(EXERCISE DATA Opens)

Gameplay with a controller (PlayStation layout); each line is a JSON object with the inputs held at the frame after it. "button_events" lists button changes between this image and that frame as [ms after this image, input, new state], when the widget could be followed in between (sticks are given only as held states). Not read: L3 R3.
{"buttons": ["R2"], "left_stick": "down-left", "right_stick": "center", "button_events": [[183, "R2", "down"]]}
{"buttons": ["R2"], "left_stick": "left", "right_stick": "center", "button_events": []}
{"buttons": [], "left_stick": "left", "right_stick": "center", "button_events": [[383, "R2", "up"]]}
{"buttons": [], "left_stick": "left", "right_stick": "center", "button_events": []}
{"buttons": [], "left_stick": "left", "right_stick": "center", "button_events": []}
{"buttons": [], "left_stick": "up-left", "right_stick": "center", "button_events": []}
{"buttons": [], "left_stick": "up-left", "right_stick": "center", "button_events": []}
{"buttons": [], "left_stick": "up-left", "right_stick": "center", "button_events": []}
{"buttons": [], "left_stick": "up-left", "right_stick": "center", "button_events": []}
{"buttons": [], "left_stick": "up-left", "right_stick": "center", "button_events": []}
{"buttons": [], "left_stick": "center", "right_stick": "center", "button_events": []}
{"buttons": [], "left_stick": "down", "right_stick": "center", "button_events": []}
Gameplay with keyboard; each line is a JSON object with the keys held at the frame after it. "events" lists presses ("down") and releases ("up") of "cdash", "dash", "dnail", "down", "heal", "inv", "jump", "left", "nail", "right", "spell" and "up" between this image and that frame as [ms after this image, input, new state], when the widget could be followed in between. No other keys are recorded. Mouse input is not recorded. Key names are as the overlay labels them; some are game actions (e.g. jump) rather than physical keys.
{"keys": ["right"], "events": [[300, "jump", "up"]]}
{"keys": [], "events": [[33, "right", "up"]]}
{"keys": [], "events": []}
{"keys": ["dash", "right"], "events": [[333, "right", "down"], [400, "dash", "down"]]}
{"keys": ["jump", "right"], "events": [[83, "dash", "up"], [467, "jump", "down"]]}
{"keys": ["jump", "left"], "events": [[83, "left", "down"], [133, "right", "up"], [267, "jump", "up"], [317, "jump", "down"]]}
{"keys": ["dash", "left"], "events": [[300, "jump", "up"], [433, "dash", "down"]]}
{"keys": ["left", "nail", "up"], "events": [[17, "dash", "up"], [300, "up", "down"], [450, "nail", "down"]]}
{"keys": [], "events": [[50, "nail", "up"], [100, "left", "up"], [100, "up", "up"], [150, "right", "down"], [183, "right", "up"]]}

(EXERCISE DATA Closes)

TASK GOAL - Send back every record, precisely as written.

RESPONSE -
Gameplay with a controller (PlayStation layout); each line is a JSON object with the inputs held at the frame after it. "button_events" lists button changes between this image and that frame as [ms after this image, input, new state], when the widget could be followed in between (sticks are given only as held states). Not read: L3 R3.
{"buttons": ["R2"], "left_stick": "down-left", "right_stick": "center", "button_events": [[183, "R2", "down"]]}
{"buttons": ["R2"], "left_stick": "left", "right_stick": "center", "button_events": []}
{"buttons": [], "left_stick": "left", "right_stick": "center", "button_events": [[383, "R2", "up"]]}
{"buttons": [], "left_stick": "left", "right_stick": "center", "button_events": []}
{"buttons": [], "left_stick": "left", "right_stick": "center", "button_events": []}
{"buttons": [], "left_stick": "up-left", "right_stick": "center", "button_events": []}
{"buttons": [], "left_stick": "up-left", "right_stick": "center", "button_events": []}
{"buttons": [], "left_stick": "up-left", "right_stick": "center", "button_events": []}
{"buttons": [], "left_stick": "up-left", "right_stick": "center", "button_events": []}
{"buttons": [], "left_stick": "up-left", "right_stick": "center", "button_events": []}
{"buttons": [], "left_stick": "center", "right_stick": "center", "button_events": []}
{"buttons": [], "left_stick": "down", "right_stick": "center", "button_events": []}
Gameplay with keyboard; each line is a JSON object with the keys held at the frame after it. "events" lists presses ("down") and releases ("up") of "cdash", "dash", "dnail", "down", "heal", "inv", "jump", "left", "nail", "right", "spell" and "up" between this image and that frame as [ms after this image, input, new state], when the widget could be followed in between. No other keys are recorded. Mouse input is not recorded. Key names are as the overlay labels them; some are game actions (e.g. jump) rather than physical keys.
{"keys": ["right"], "events": [[300, "jump", "up"]]}
{"keys": [], "events": [[33, "right", "up"]]}
{"keys": [], "events": []}
{"keys": ["dash", "right"], "events": [[333, "right", "down"], [400, "dash", "down"]]}
{"keys": ["jump", "right"], "events": [[83, "dash", "up"], [467, "jump", "down"]]}
{"keys": ["jump", "left"], "events": [[83, "left", "down"], [133, "right", "up"], [267, "jump", "up"], [317, "jump", "down"]]}
{"keys": ["dash", "left"], "events": [[300, "jump", "up"], [433, "dash", "down"]]}
{"keys": ["left", "nail", "up"], "events": [[17, "dash", "up"], [300, "up", "down"], [450, "nail", "down"]]}
{"keys": [], "events": [[50, "nail", "up"], [100, "left", "up"], [100, "up", "up"], [150, "right", "down"], [183, "right", "up"]]}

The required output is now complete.